讲座时间:2026年4月22日 16:15-17:45

讲座地点:雁栖湖校区西区 教3-219

讲座题目:Shallow and Deep Neural Network Approximations

讲座嘉宾

N. Sukumar is a professor at the University of California, Davis, in the U.S. Sukumar has published 105 peer-reviewed articles in major international journals with 17650 citations, leading to an h-index of 53 (Source: Google Scholar). His research foci over the past decade has been on novel discretization methods (such as virtual element methods) on polytopal meshes, smooth maximum entropy approximation schemes, construction of high-order cubature rules over polytopes and curved geometries, and new methods development to solve the Kohn-Sham equations of density functional theory.
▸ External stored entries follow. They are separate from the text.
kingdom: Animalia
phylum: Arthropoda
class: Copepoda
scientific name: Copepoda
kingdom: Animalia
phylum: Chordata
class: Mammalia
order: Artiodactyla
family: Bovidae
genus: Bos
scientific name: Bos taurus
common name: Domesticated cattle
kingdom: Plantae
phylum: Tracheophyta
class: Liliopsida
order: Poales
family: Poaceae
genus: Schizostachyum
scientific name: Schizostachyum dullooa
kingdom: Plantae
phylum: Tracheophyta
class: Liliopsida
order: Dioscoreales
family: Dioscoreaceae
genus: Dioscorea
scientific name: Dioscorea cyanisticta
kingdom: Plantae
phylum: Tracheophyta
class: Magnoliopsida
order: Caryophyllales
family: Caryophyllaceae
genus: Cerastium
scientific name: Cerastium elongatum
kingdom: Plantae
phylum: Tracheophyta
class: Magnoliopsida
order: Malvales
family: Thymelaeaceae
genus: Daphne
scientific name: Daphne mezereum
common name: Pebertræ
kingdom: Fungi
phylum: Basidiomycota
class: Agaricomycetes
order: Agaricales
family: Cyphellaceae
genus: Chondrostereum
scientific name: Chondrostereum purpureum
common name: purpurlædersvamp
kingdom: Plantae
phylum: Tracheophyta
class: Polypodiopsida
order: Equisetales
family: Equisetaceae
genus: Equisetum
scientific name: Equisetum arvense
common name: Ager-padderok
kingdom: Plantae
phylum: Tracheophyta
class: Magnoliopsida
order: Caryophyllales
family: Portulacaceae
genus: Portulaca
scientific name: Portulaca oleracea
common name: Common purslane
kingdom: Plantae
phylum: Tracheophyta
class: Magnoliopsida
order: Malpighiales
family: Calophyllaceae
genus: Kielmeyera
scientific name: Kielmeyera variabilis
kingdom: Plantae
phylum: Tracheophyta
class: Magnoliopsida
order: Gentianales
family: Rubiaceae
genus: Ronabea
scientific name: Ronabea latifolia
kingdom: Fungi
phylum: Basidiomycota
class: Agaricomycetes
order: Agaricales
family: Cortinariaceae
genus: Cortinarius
A recent emphasis is on applying deep learning to solve partial differential equations over complex geometries.

讲座内容

In scientific machine learning (SciML), physics-informed neural networks has become a powerful and emerging construct to solve systems of ordinary and partial differential equations. Underlying SciML are neural networks, which are nonlinear approximations.  In this lecture, I will introduce the essential concepts that underlie the building blocks of neural networks. To solve differential equations with PINNs, the use of shallow and deep neural networks (fully-connected feedforward multilayer perceptron, MLP) will be discussed.